长寿命放射性核素在矿物表面的微观吸附形态，对评估放射性核素在环境中的扩散和迁移行为具有重要的意义。本项目拟采用静态法研究放射性Cs(I)、Sr(II)、Am(III)在高岭石/水界面的吸附特性；利用X射线吸收光谱（XAFS）研究放射性元素在高岭石/水界面的结合形态、局域原子结构；结合密度泛函理论（DFT）计算，在分子水平上获得Cs(I)、Sr(II)、Am(III)在高岭石(001),(010)和(110)面上的微观吸附构型。基于光谱与理论计算结果，运用络合模型对实验数据进行数值模拟计算，阐明放射性核素在矿物中的化学形态及其分布，揭示Cs(I)、Sr(II)和Am(III)与矿物的表界面作用机理，研究结果对分析和评价放射性核素在环境中的化学行为具有重要的科学意义。
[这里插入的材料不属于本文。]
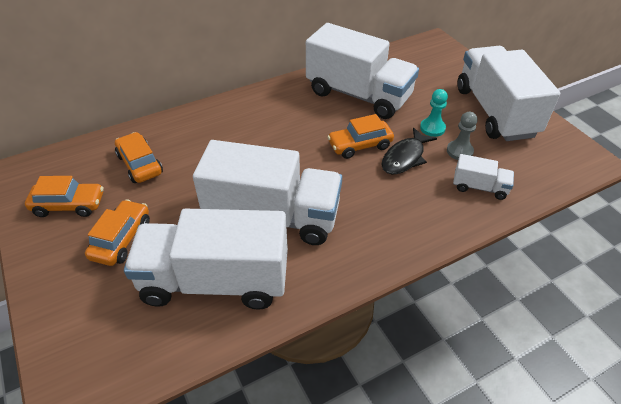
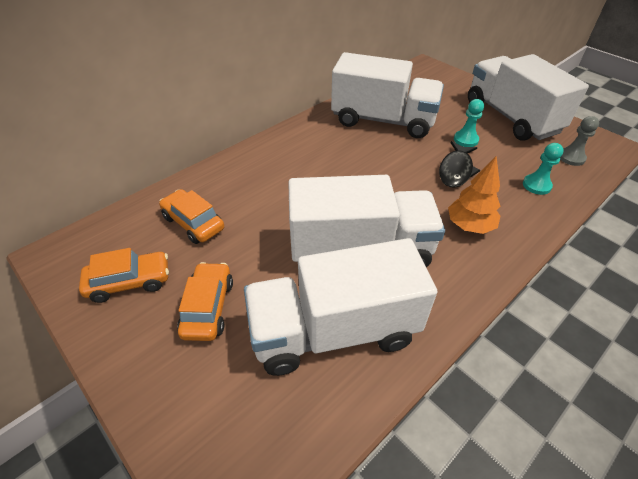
camera: 15 degrees left, 0 degrees up
(360, 145) = (409, 166): orange car -> none
(387, 214) = (469, 226): none -> orange tree
(459, 151) = (501, 156): grey pawn -> grey pawn (571, 158)
(479, 187) = (536, 185): white truck -> turquoise pawn

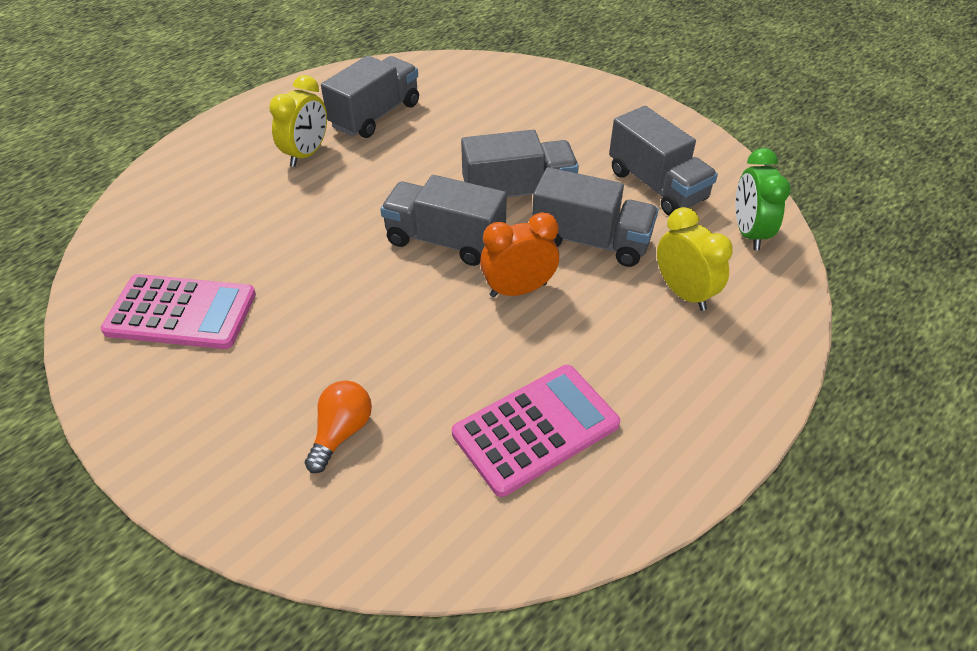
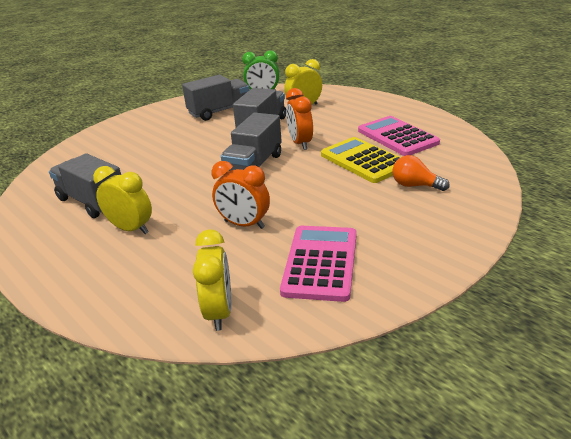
camera: 85 degrees left, 15 degrees down
(132, 237) = (219, 312): none -> yellow clock
(287, 242) = (244, 224): none -> orange clock
(441, 370) = (363, 161): none -> yellow calculator
(518, 192) = (212, 146): grey truck -> none

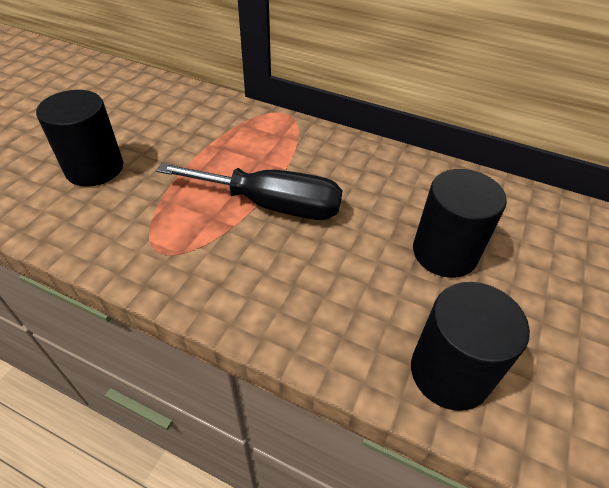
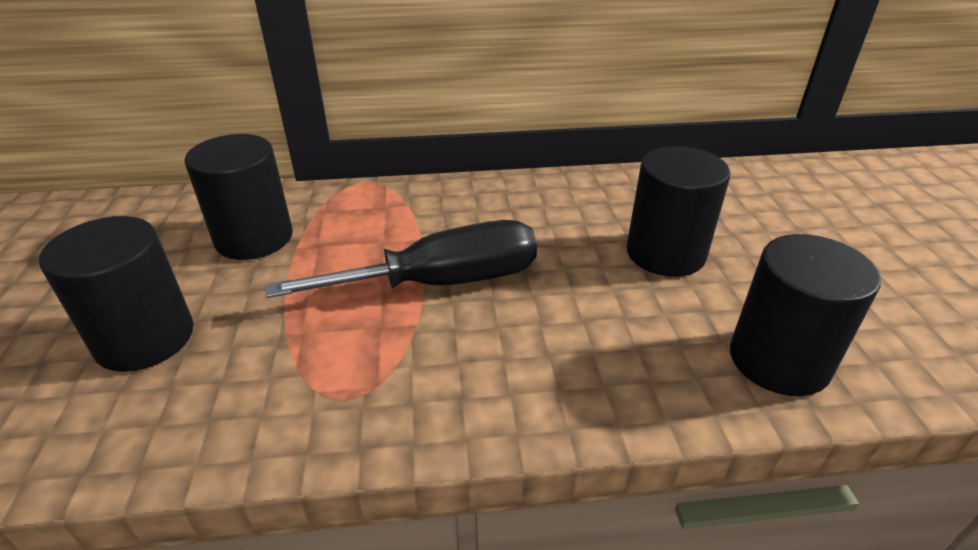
camera: 30 degrees left, 10 degrees down
(191, 128) = (254, 238): none -> black cylinder

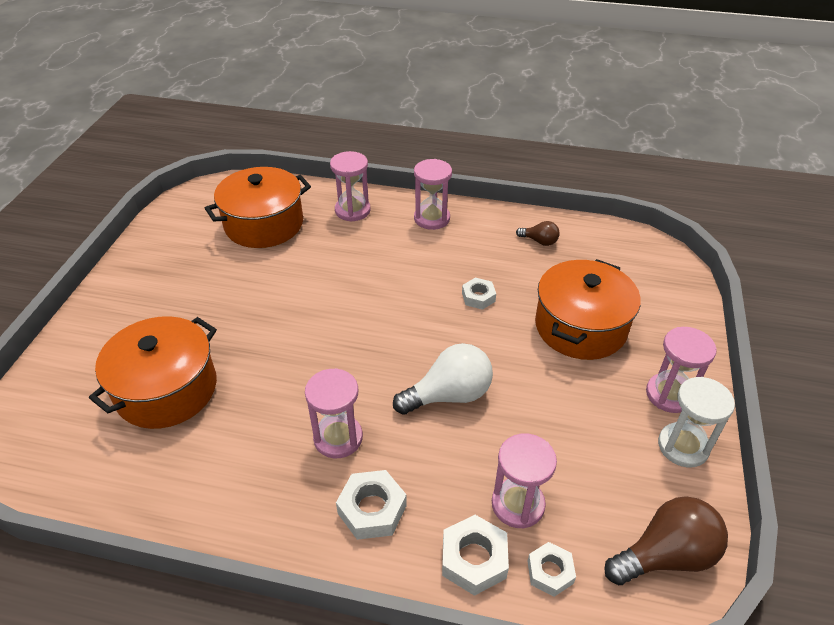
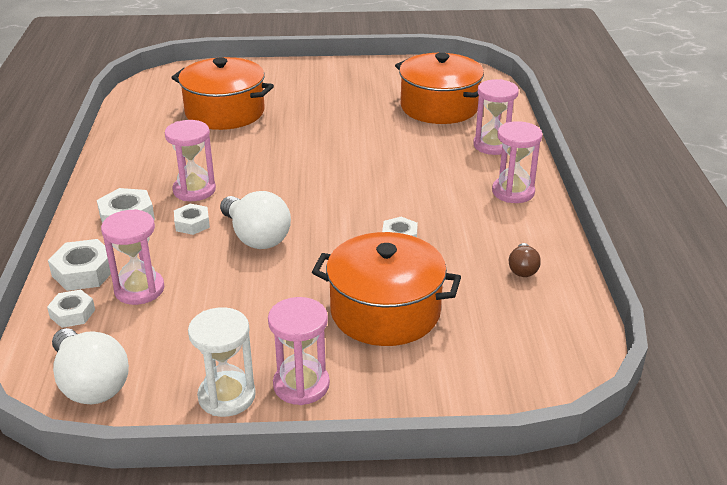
camera: 75 degrees right, 10 degrees down
(407, 446) = (192, 224): none -> white nut
(665, 555) = (90, 384): brown light bulb -> white light bulb

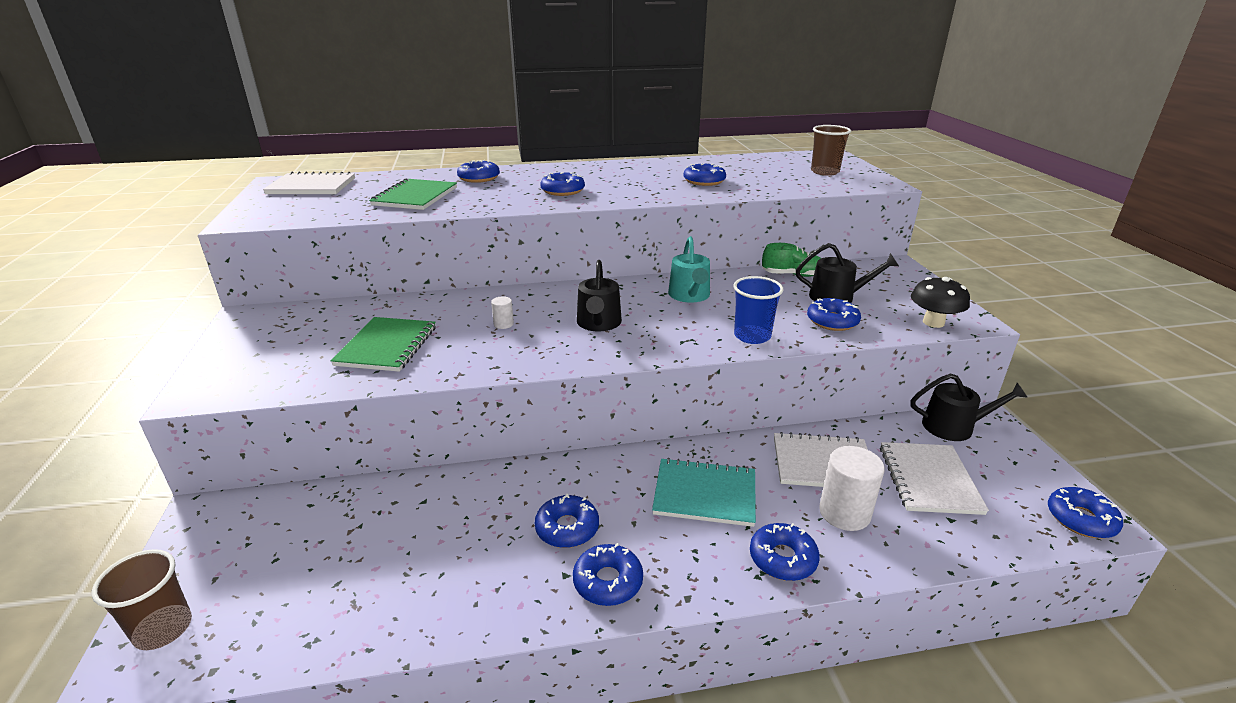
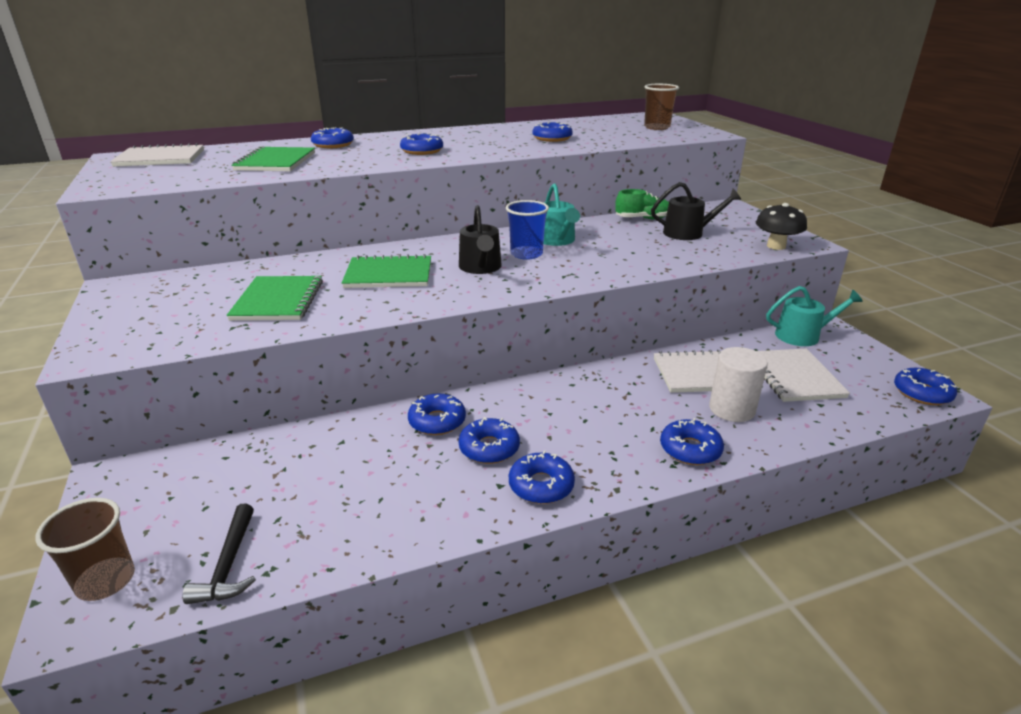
camera: 10 degrees left, 0 degrees up
(277, 629) = (229, 565): none -> black hammer
(503, 324) = (389, 274): white cylinder -> green notebook
(705, 494) = (606, 407): turquoise notebook -> none
(752, 336) = (625, 267): blue cup -> blue cup (526, 254)
(832, 321) = (691, 251): blue donut -> blue donut (437, 421)
(954, 426) = (802, 335): black watering can -> turquoise watering can

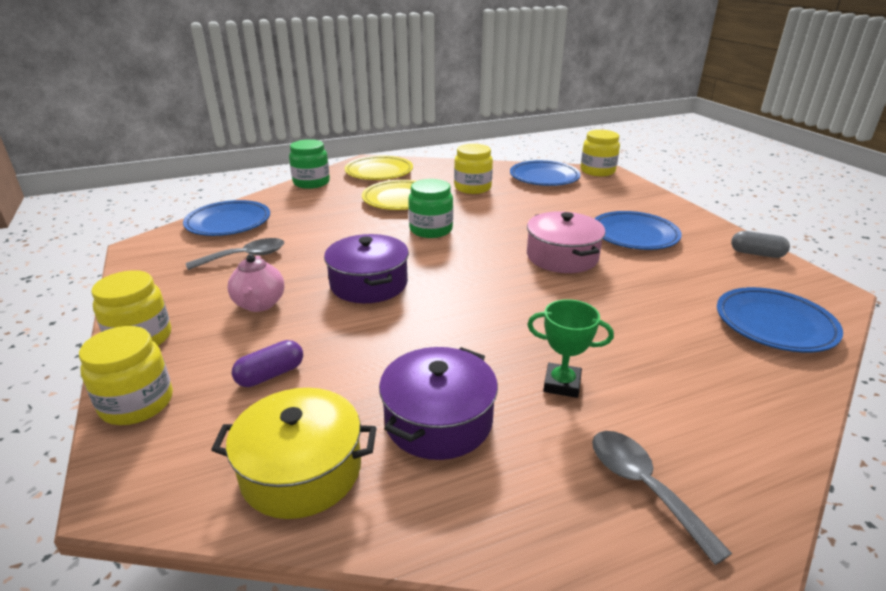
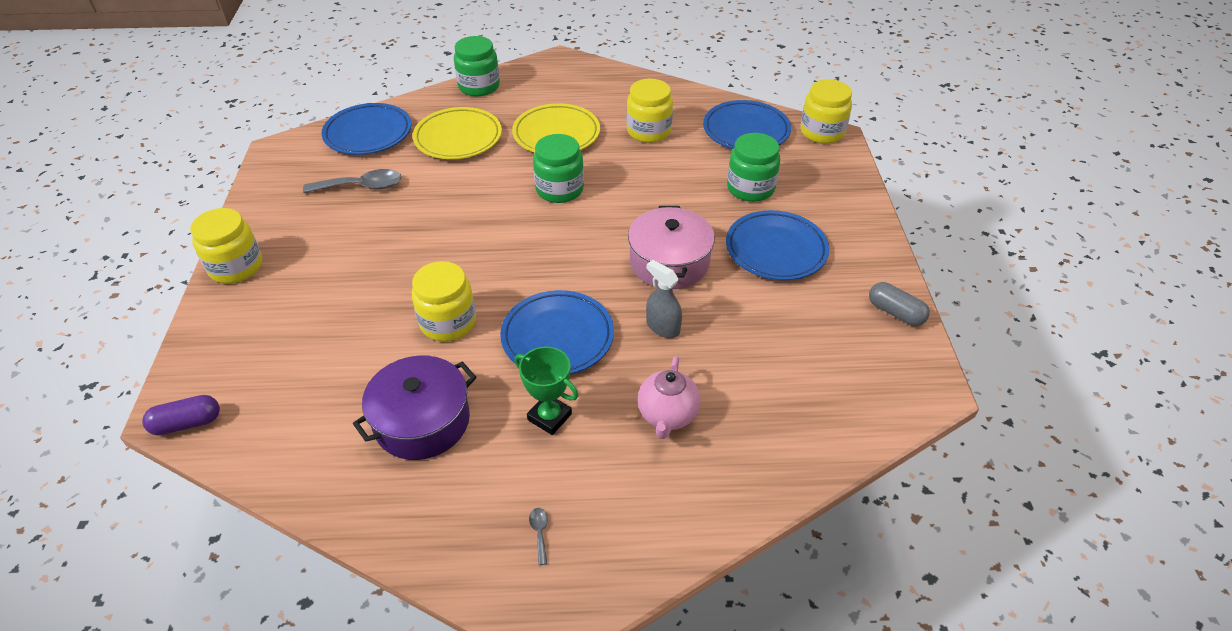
camera: 20 degrees right, 15 degrees up
(137, 403) = (209, 335): yellow jar -> yellow jar (448, 322)
(259, 304) = (346, 252): pink teapot -> pink teapot (667, 415)
(270, 375) = (317, 335): purple capsule -> purple capsule (187, 423)
(301, 470) = (296, 434): yellow pot -> none
(369, 284) = (454, 251): purple pot -> none
(379, 172) = (561, 82): yellow plate -> yellow plate (458, 138)
(579, 206) = (750, 188): none -> green jar
(598, 297) = (662, 327): none -> grey spray bottle
(643, 486) = (539, 532): grey spoon -> grey spoon, size x0.43
(774, 324) = (817, 411): blue plate -> blue plate (557, 337)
The study of the sorption speciation of long-lived radionuclide on mineral surface is important for assessment the mobility of radionuclide in the environment. In this proposal, we will study the sorption property of radioactive Cs(I), Sr(II), Am(III) on kaolinite/water interface over a representative range of relevant conditions by batch technique. X-ray absorption fine structure (XAFS) spectroscopy technique will be applied to study the structural information for the sorption complexes at kaolinite/water interface. Density functional theory (DFT) calculations based on structural constraints for the EXAFS analysis will be performed to study the structure of Cs(I), Sr(II), Am(III) in bulk solution and on the (001), (010) and (110) kaolinite surfaces. Combination of spectroscopy and DFT methods can elucidate the structures of surface complexes at molecular level and thereby to indentify the sorption speciation. Surface complexation models will be completed to simulate the experimental data of Cs(I), Sr(II), Am(III) with kaolinite according to the above structural investigation. The project aims to clarify the the distribution and the chemical speciation of radionuclides in the environment, reveal the mechanism of the interactions between Cs(I), Sr(II), Am(III) and the mineral surface/interface.The results are of great important to evaluate the physicochemical behavior of radionuclides in the natural environment.